◆ Work instruction: Every entry must appear in the answer exactly as written.

::::

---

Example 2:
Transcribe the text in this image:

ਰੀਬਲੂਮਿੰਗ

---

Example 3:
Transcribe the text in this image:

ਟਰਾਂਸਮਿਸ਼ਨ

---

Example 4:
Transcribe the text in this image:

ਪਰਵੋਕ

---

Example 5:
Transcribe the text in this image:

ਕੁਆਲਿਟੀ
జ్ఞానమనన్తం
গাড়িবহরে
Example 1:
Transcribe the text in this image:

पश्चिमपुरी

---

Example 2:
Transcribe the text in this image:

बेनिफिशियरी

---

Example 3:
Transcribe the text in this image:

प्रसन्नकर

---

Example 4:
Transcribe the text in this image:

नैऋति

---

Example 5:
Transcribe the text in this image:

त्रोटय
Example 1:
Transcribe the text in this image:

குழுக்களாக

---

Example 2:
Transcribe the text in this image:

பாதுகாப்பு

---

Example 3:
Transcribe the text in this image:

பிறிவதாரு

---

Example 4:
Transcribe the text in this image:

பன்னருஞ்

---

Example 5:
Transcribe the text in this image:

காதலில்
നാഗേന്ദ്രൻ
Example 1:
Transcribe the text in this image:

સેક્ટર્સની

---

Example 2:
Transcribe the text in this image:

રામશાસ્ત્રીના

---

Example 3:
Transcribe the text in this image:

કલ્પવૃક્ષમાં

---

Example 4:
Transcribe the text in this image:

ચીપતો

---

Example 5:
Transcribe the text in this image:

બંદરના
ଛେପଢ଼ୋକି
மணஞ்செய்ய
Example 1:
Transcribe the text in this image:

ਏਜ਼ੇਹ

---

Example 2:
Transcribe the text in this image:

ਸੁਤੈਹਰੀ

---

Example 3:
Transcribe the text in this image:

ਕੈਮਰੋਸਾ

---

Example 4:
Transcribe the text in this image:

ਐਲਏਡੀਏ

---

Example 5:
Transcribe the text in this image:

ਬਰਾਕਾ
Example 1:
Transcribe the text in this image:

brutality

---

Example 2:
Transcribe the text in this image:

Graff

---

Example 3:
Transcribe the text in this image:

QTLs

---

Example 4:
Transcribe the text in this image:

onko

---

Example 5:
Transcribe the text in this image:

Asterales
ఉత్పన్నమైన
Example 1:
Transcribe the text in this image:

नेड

::::

◆ Solution for this task:
---

Example 2:
Transcribe the text in this image:

ਰੀਬਲੂਮਿੰਗ

---

Example 3:
Transcribe the text in this image:

ਟਰਾਂਸਮਿਸ਼ਨ

---

Example 4:
Transcribe the text in this image:

ਪਰਵੋਕ

---

Example 5:
Transcribe the text in this image:

ਕੁਆਲਿਟੀ
జ్ఞానమనన్తం
গাড়িবহরে
Example 1:
Transcribe the text in this image:

पश्चिमपुरी

---

Example 2:
Transcribe the text in this image:

बेनिफिशियरी

---

Example 3:
Transcribe the text in this image:

प्रसन्नकर

---

Example 4:
Transcribe the text in this image:

नैऋति

---

Example 5:
Transcribe the text in this image:

त्रोटय
Example 1:
Transcribe the text in this image:

குழுக்களாக

---

Example 2:
Transcribe the text in this image:

பாதுகாப்பு

---

Example 3:
Transcribe the text in this image:

பிறிவதாரு

---

Example 4:
Transcribe the text in this image:

பன்னருஞ்

---

Example 5:
Transcribe the text in this image:

காதலில்
നാഗേന്ദ്രൻ
Example 1:
Transcribe the text in this image:

સેક્ટર્સની

---

Example 2:
Transcribe the text in this image:

રામશાસ્ત્રીના

---

Example 3:
Transcribe the text in this image:

કલ્પવૃક્ષમાં

---

Example 4:
Transcribe the text in this image:

ચીપતો

---

Example 5:
Transcribe the text in this image:

બંદરના
ଛେପଢ଼ୋକି
மணஞ்செய்ய
Example 1:
Transcribe the text in this image:

ਏਜ਼ੇਹ

---

Example 2:
Transcribe the text in this image:

ਸੁਤੈਹਰੀ

---

Example 3:
Transcribe the text in this image:

ਕੈਮਰੋਸਾ

---

Example 4:
Transcribe the text in this image:

ਐਲਏਡੀਏ

---

Example 5:
Transcribe the text in this image:

ਬਰਾਕਾ
Example 1:
Transcribe the text in this image:

brutality

---

Example 2:
Transcribe the text in this image:

Graff

---

Example 3:
Transcribe the text in this image:

QTLs

---

Example 4:
Transcribe the text in this image:

onko

---

Example 5:
Transcribe the text in this image:

Asterales
ఉత్పన్నమైన
Example 1:
Transcribe the text in this image:

नेड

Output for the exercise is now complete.